Exercise set:
A. Please retype part of the Blackthorn Stud mouse thread, starting with "I've had black, dove, champagne" and going on through "red/fawn Dutch now.".
B. In the Blackthorn Stud mouse thread, which generation of red Dutch is SarahY working on?
C. Carry on the Blackthorn Stud mouse thread from the point where it stops.

[[ Passage, beginning ]]

# Some mice at Blackthorn Stud



## SarahY (Nov 6, 2008)

Agouti Dutch:



















Argente Dutch:



















Red Dutch (I'm only on the second generation of red Dutch so these are very much a work-in-progress and quite poor):










Silver Fox:


----------



## PPVallhunds (Jul 26, 2010)

The red Dutch will be intresting watching them change as you improve them. Any other plans for diffrent Dutch colours?
Oh and those foxes are just horrible!


----------



## SarahC (Oct 3, 2008)

really good stuff.Your argente dutch are the best dutch I've ever seen.Damn those stops but covet those glass bead eyes.Fox are so pretty.


----------



## Miceandmore64 (Jul 16, 2013)

SarahY your truley amazing!!!!


----------



## acrylicprism (Feb 13, 2012)

Absolutely beautiful! Love them! Makes me want to work with that little brindle dutch like baby I have in my litter!


----------



## SarahY (Nov 6, 2008)

Thank you guys 



> The red Dutch will be intresting watching them change as you improve them. Any other plans for diffrent Dutch colours?
> Oh and those foxes are just horrible!


 :lol: :lol: :lol: :lol:

I've had black, dove, champagne and chocolate Dutch in the past, but the agouti and argente are where my heart lies and I'm sticking with them and red/fawn Dutch now.


----------



## PPVallhunds (Jul 26, 2010)

[[ Passage, end ]]
[[ Provided records, beginning ]]

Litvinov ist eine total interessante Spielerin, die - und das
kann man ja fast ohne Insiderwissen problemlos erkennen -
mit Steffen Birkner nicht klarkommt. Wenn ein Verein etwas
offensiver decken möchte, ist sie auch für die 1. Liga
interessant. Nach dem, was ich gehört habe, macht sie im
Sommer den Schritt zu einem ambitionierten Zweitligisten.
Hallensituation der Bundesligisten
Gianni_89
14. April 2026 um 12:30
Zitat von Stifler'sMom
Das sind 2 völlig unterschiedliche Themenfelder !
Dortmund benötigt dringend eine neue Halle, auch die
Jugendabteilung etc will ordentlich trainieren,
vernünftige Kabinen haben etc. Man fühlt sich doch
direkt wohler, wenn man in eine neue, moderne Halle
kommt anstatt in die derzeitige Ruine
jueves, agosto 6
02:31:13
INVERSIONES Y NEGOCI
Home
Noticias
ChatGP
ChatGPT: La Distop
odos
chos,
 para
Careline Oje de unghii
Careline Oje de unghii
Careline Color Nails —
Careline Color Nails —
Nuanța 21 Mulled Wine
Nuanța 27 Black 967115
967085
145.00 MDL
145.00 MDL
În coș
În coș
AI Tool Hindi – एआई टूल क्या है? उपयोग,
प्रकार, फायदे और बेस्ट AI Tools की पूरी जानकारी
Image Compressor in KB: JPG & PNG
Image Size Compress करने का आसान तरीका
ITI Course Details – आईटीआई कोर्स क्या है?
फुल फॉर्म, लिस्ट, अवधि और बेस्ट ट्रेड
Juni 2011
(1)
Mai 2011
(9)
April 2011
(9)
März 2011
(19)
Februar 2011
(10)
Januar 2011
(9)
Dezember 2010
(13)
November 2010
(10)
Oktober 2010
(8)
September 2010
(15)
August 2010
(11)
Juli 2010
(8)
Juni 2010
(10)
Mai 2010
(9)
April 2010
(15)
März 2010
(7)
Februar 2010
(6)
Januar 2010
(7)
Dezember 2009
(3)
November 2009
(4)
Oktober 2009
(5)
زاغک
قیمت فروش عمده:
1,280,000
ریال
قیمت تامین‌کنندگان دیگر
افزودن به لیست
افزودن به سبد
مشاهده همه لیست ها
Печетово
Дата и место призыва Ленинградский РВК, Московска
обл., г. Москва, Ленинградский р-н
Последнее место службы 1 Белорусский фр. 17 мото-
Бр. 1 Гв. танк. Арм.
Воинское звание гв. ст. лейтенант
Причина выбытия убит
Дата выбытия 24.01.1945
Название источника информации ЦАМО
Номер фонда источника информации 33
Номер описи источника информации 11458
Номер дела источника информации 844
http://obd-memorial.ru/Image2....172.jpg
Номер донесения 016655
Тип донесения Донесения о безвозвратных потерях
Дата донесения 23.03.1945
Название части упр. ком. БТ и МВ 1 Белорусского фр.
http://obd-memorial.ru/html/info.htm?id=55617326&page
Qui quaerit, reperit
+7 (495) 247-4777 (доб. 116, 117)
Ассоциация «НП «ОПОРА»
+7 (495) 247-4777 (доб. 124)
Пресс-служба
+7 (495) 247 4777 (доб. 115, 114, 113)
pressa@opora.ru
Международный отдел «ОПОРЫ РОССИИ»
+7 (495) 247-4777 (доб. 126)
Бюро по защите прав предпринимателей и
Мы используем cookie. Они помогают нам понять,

[[ Provided records, end ]]

Task-by-task outputs:
A.
I've had black, dove, champagne and chocolate Dutch in the past, but the agouti and argente are where my heart lies and I'm sticking with them and red/fawn Dutch now.

B. The second generation.

C.
how about an argente cream dutch?


----------



## SarahY (Nov 6, 2008)

I'd love to, but sadly argente creme needs a white belly, so you wouldn't see the under of the saddle


----------



## PPVallhunds (Jul 26, 2010)

I never noticed it called for a white belly. That sucks. What about one in a tan? I allways like the pied tans I first had when I had pets.


----------



## moustress (Sep 25, 2009)

I love the argente dutch!


----------



## ThatCertainGlow (Jun 23, 2012)

Mmmmm, those foxes.  
Working on the whole 'Dutchiest' to 'dutchiest' in a side project of RY's, with input from an Ay gene. (The pied 'dutchy-ish' red buck showed up in an Ay litter out of mice from a US breeder, and I thought... hmmm. I do have a place for you boy, don't I?  ) Dutch markings are easy enough (relatively), but combined with the overall form, color, and unders, isn't at all easy. You have some great mice there!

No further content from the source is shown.